● DOCUMENT TEXT:

In addition, when it is determined by the determination unit 11 that the determination condition is satisfied, the energization control unit 13 performs PWM control by lowering a carrier frequency of the PWM signal used for the PWM control from a current frequency by a predetermined frequency. As described above, the determination condition is that “current having the current value equal to or greater than the preset value continuously flows through the coil L of the motor M for the preset time or more”. The carrier frequency of the PWM signal means the frequency of the PWM signal, and corresponds to, for example, 20 kHz. Thus, when the current having the current value equal to or higher than the preset value continuously flows through the coil L of the motor M for the preset time or more, the energization control unit 13 drives the high-side switching element QH and the low-side switching element QL by the PWM control using the PWM signal, the carrier frequency of which is lowered from 20 kHz by a predetermined frequency (e.g., several kHz). FIG. 3A illustrates the PWM signal before changing the carrier frequency, and FIG. 3B illustrates an example of the PWM signal after changing the carrier frequency.

At this time, the energization control unit 13 may lower the carrier frequency according to a difference between the current value detected by the current detection unit 10 and the preset value. Specifically, when the value obtained by subtracting the preset value from the current value detected by the current detection unit 10 is larger, a reduction amount in carrier frequency may be increased, and when the value obtained by subtracting the preset value from the current value detected by the current detection unit 10 is smaller, a reduction amount in carrier frequency may be reduced. Thus, when the load of the motor M becomes higher, the carrier frequency may be further lowered, and it is possible to reduce the loss caused by switching of the high-side switching element QH and the low-side switching element QL of the inverter 12.

● PROVIDED DATA:
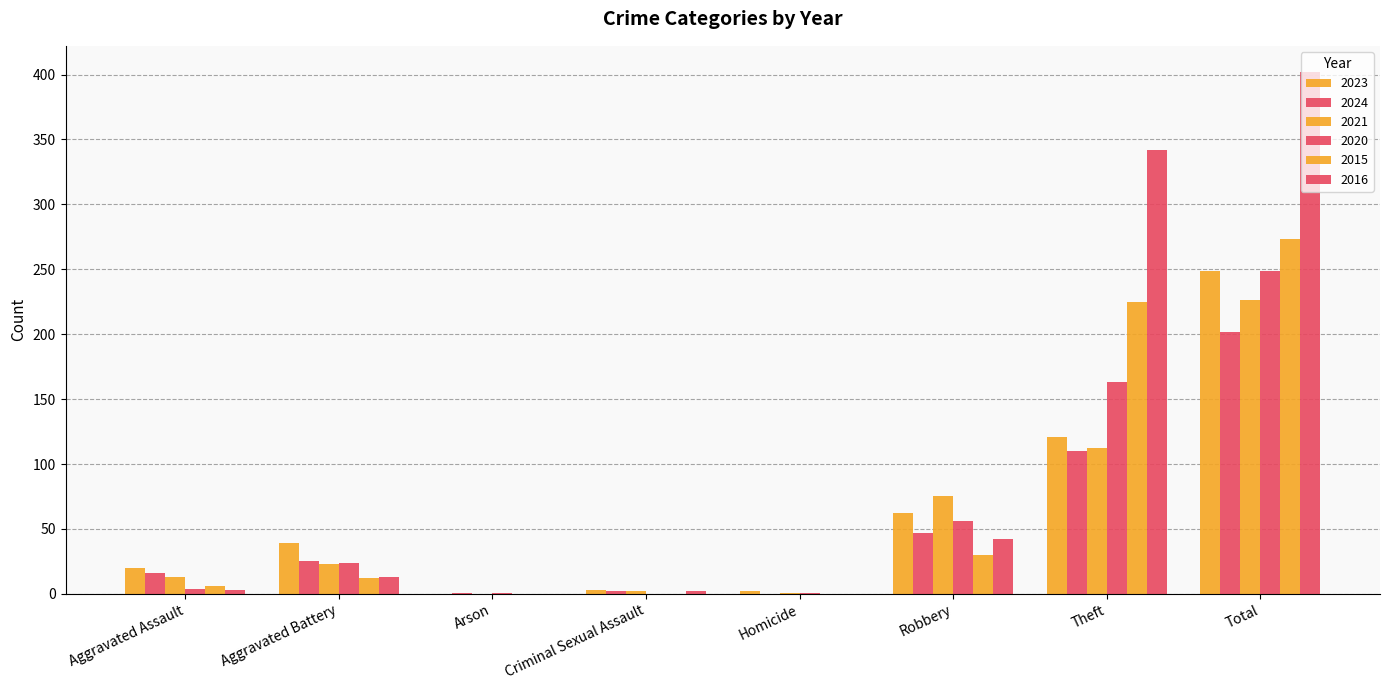

Is the value of 2024 at Robbery greater than the value of 2016 at Criminal Sexual Assault?

Yes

● WORK INSTRUCTION: The passage on PWM carrier frequency control identifies certain components by a reference number or letter. List each of these components with its label.

● RESPONSE: determination unit 11, energization control unit 13, coil L, motor M, high-side switching element QH, low-side switching element QL, current detection unit 10, inverter 12